──────── Recorded information
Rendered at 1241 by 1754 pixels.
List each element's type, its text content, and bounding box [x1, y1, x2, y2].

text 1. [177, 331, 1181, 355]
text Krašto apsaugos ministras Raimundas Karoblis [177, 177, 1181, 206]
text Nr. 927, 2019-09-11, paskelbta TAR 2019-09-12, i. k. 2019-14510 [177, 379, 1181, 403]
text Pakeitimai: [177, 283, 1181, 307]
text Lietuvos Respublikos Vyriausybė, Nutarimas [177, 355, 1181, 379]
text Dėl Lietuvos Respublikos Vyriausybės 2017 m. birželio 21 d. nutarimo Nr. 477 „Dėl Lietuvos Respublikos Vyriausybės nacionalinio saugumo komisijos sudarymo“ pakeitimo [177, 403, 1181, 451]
────────────────
──────── Recorded information
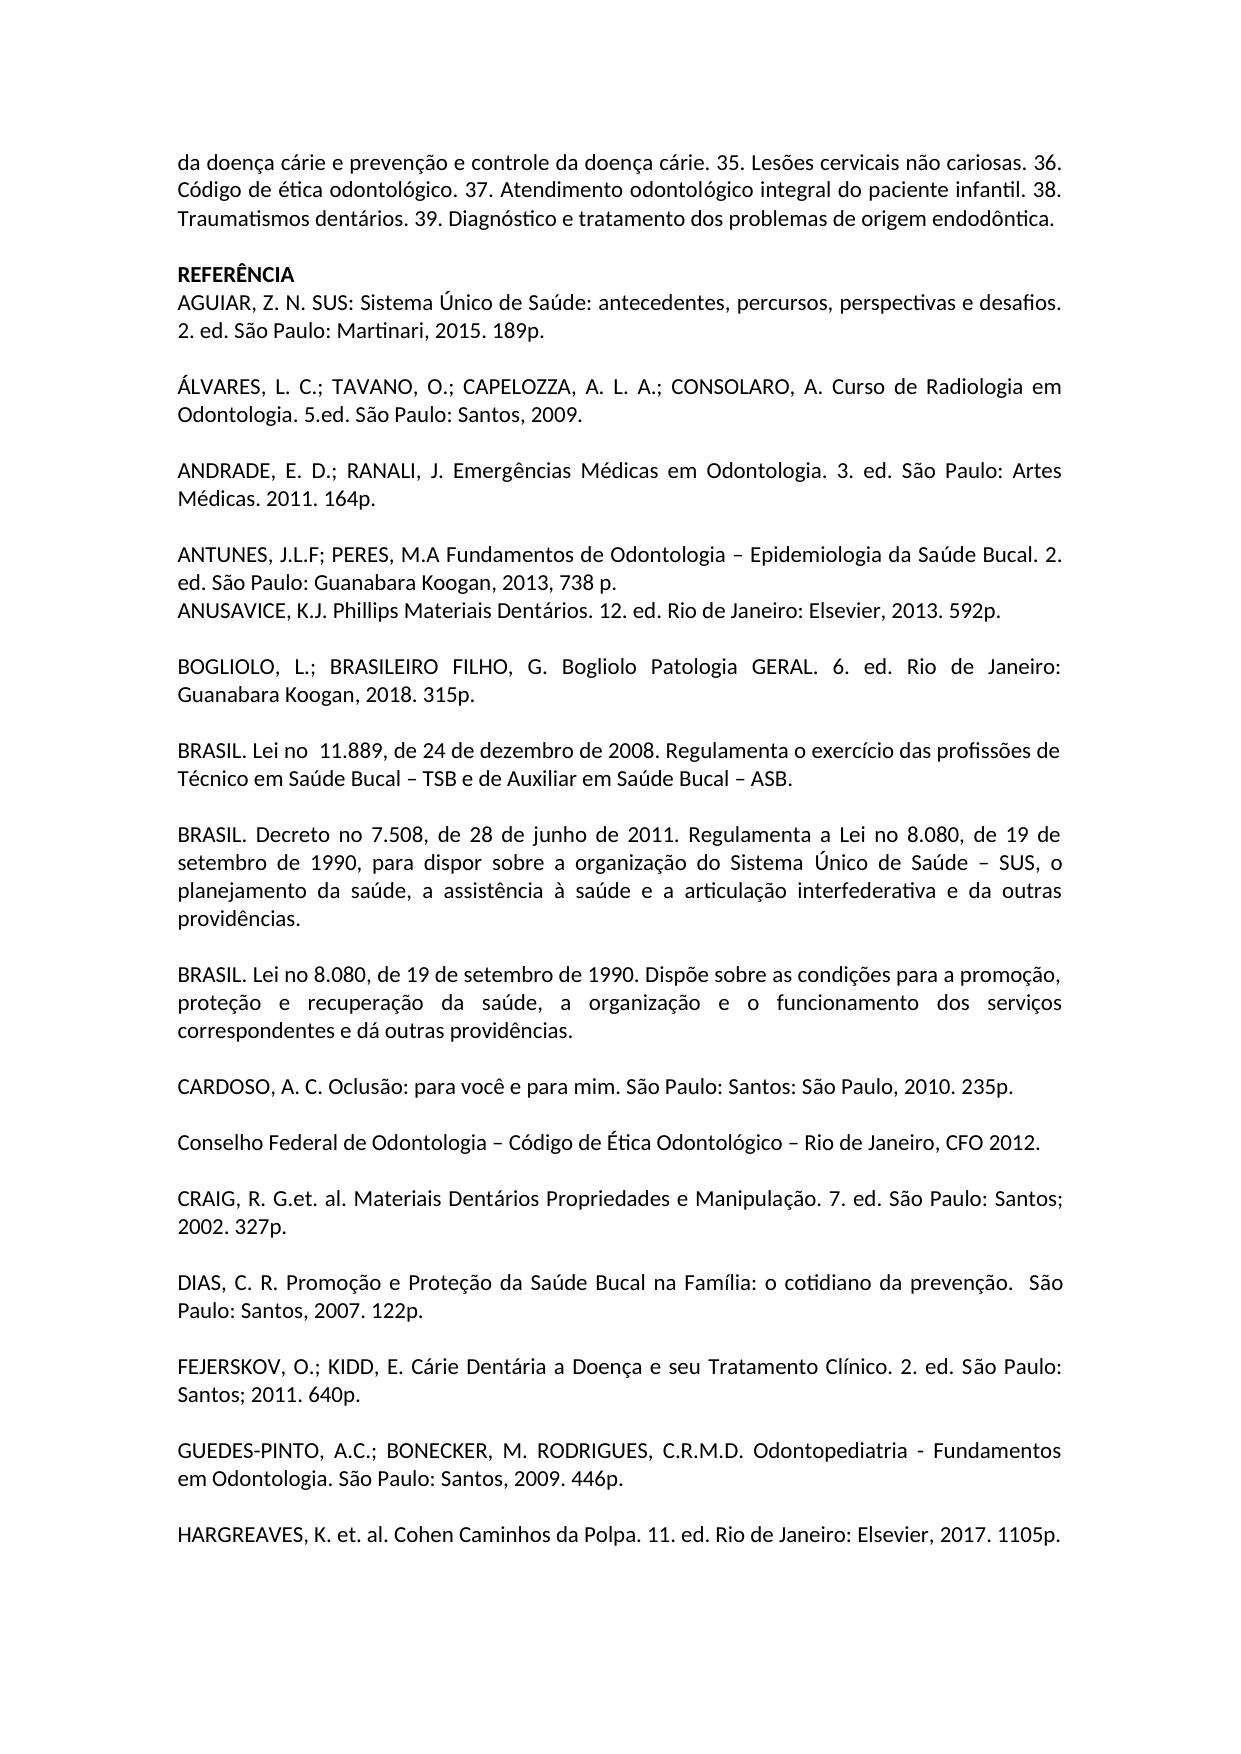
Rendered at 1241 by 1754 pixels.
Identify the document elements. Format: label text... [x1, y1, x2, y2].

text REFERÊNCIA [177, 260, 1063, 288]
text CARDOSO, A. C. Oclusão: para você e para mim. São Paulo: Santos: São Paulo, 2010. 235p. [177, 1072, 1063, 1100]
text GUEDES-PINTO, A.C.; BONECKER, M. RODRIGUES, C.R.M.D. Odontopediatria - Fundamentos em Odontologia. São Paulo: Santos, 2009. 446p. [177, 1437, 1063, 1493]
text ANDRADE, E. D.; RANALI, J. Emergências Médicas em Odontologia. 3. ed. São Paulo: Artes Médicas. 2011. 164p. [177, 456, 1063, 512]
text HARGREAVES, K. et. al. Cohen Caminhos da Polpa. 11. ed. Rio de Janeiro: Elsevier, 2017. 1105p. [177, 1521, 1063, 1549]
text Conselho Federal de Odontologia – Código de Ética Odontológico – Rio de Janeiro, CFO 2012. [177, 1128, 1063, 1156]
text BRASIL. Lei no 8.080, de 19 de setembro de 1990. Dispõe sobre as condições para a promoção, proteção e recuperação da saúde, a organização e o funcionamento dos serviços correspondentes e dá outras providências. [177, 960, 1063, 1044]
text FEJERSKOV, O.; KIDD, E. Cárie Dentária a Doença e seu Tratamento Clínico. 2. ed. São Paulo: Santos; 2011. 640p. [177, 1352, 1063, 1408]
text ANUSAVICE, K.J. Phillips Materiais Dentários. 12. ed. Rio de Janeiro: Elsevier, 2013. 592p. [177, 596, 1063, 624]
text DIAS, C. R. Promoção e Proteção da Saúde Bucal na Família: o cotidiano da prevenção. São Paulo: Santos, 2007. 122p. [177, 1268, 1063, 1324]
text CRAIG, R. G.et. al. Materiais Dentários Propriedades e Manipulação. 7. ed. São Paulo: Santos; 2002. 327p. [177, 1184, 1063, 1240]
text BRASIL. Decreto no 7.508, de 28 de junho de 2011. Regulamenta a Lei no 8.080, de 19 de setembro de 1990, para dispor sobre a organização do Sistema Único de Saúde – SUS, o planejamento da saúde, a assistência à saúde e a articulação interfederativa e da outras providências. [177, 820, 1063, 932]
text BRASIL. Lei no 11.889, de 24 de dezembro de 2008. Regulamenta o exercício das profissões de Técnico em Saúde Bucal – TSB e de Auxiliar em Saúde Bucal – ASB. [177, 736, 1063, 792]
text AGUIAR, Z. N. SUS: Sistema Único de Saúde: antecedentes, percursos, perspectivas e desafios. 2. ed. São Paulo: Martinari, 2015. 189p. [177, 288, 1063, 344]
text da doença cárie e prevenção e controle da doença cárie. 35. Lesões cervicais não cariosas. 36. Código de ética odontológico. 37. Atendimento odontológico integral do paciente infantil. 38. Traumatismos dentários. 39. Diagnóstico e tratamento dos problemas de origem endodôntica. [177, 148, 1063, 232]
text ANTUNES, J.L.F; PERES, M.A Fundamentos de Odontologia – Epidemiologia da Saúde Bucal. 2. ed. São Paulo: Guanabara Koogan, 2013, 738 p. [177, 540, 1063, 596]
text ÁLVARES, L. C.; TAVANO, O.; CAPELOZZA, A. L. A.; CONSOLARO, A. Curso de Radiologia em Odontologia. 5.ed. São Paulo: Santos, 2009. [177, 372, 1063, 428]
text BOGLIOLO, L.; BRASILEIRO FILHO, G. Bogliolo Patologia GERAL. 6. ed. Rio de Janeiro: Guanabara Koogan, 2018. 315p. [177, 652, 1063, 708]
────────────────
──────── Recorded information
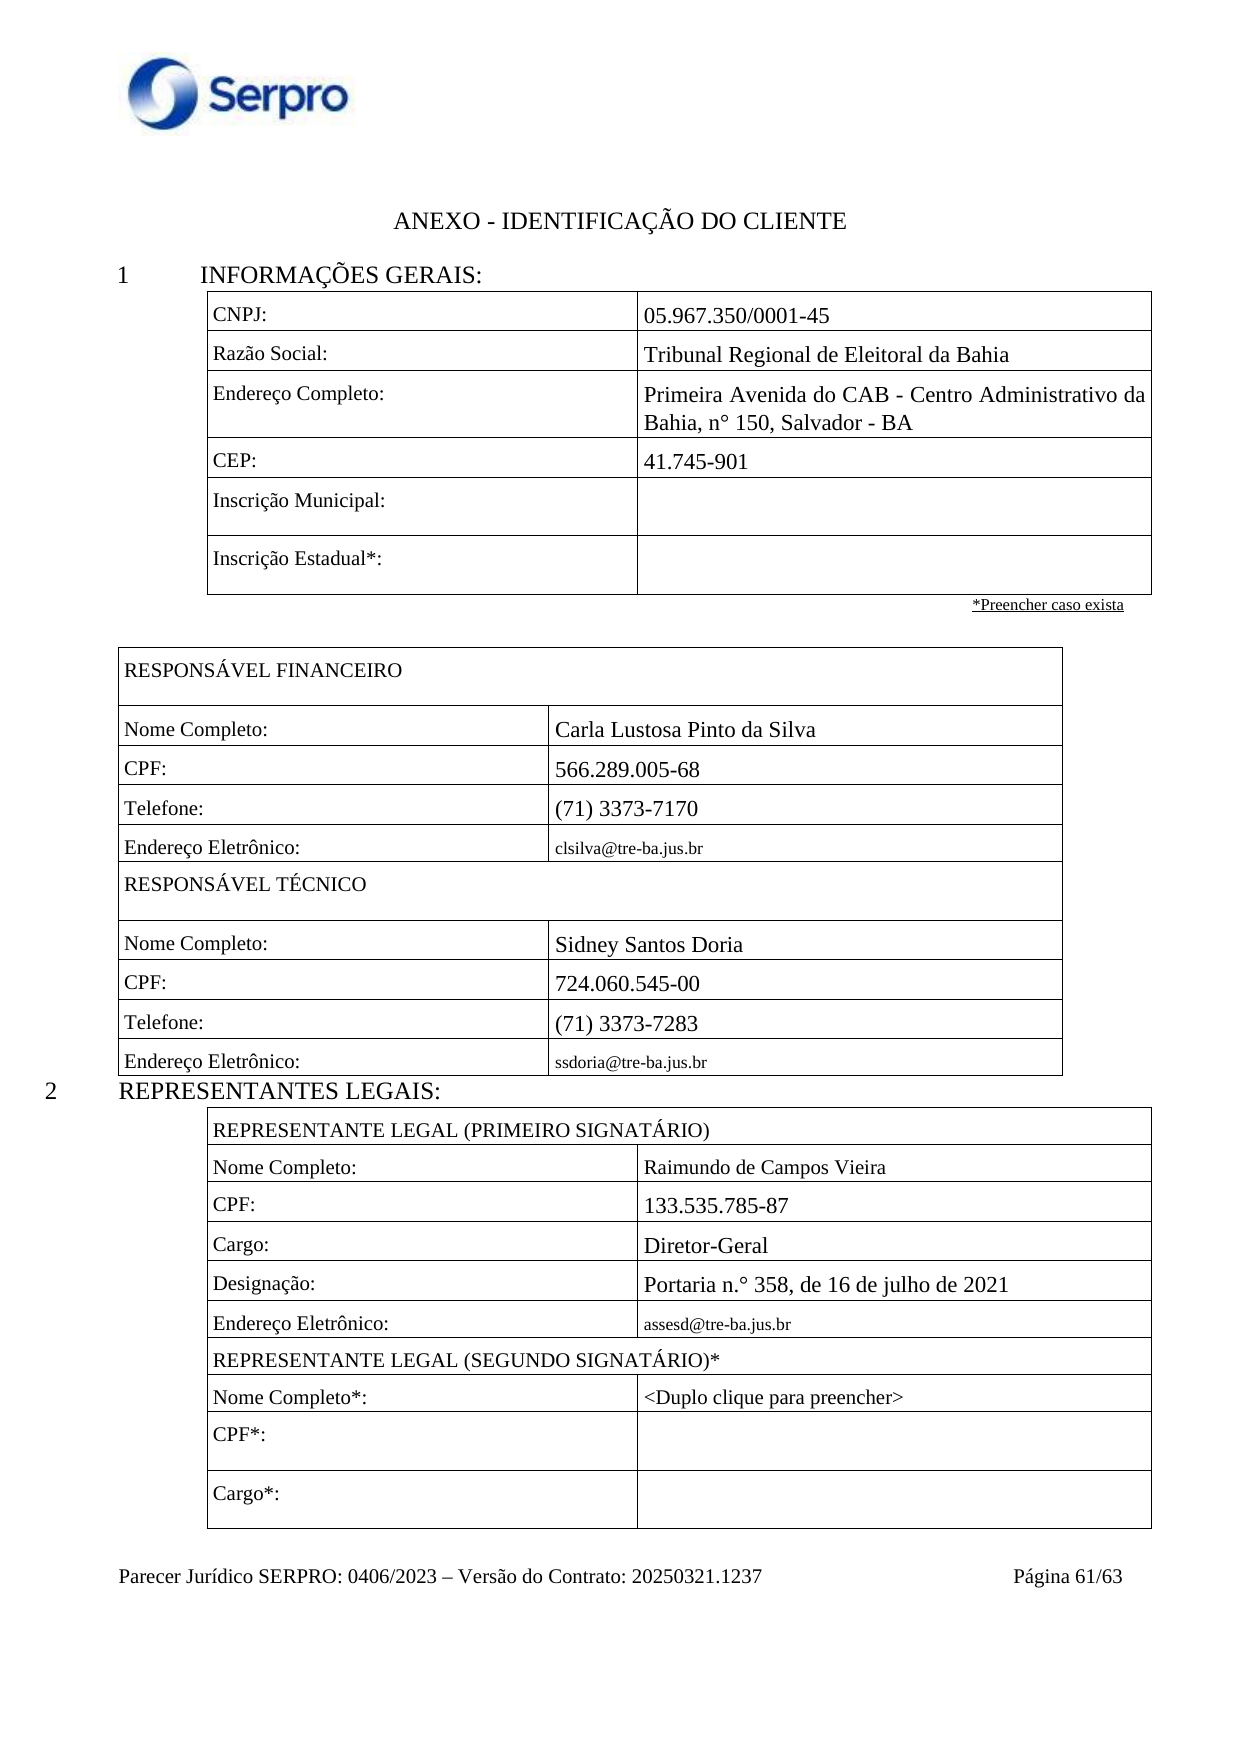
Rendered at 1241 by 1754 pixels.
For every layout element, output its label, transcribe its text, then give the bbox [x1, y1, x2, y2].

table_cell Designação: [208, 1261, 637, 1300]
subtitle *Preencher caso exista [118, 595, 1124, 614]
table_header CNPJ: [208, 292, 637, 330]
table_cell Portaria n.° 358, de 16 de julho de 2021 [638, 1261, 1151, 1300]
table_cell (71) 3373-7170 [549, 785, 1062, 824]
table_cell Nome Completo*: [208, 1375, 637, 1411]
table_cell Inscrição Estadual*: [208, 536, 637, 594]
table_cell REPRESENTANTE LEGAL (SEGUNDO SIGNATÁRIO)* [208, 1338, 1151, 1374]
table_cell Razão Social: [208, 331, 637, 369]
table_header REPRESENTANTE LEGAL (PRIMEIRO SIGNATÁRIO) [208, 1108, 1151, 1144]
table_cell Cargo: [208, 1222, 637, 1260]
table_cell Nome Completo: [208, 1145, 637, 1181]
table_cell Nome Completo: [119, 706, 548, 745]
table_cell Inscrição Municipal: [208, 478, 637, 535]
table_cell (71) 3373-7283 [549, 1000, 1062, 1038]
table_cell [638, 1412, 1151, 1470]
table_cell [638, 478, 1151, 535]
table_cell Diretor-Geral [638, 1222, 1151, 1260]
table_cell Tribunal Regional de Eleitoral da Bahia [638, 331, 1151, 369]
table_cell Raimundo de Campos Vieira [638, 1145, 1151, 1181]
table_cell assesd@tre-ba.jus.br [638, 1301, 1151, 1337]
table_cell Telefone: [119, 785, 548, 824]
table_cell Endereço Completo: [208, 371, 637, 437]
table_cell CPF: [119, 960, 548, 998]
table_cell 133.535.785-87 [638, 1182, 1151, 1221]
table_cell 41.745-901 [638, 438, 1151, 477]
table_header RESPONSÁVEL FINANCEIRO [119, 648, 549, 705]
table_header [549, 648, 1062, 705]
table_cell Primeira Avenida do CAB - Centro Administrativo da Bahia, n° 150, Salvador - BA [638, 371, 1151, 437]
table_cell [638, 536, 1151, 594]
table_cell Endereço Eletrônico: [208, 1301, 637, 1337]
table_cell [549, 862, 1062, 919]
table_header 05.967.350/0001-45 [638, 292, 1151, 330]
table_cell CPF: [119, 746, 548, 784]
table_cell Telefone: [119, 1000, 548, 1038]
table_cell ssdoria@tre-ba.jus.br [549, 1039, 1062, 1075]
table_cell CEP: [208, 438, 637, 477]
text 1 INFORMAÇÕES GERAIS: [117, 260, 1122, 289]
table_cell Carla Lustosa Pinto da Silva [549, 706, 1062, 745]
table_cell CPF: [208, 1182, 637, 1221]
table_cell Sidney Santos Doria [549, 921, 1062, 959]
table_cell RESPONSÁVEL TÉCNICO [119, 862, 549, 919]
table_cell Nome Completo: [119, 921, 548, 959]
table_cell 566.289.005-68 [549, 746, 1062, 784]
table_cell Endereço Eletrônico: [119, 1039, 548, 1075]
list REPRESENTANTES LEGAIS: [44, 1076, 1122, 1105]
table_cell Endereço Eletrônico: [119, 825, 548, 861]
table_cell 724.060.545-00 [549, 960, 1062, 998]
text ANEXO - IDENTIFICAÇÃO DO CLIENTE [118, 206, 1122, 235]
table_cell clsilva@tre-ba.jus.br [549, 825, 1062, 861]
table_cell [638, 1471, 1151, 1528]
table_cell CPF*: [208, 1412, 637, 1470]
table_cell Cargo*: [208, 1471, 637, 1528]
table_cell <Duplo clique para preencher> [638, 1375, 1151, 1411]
────────────────
### What you need to do
State how many lines of the entries above contain the string "providências", counting only matches with the same case, and reply with the number alone.

### Exercise response
2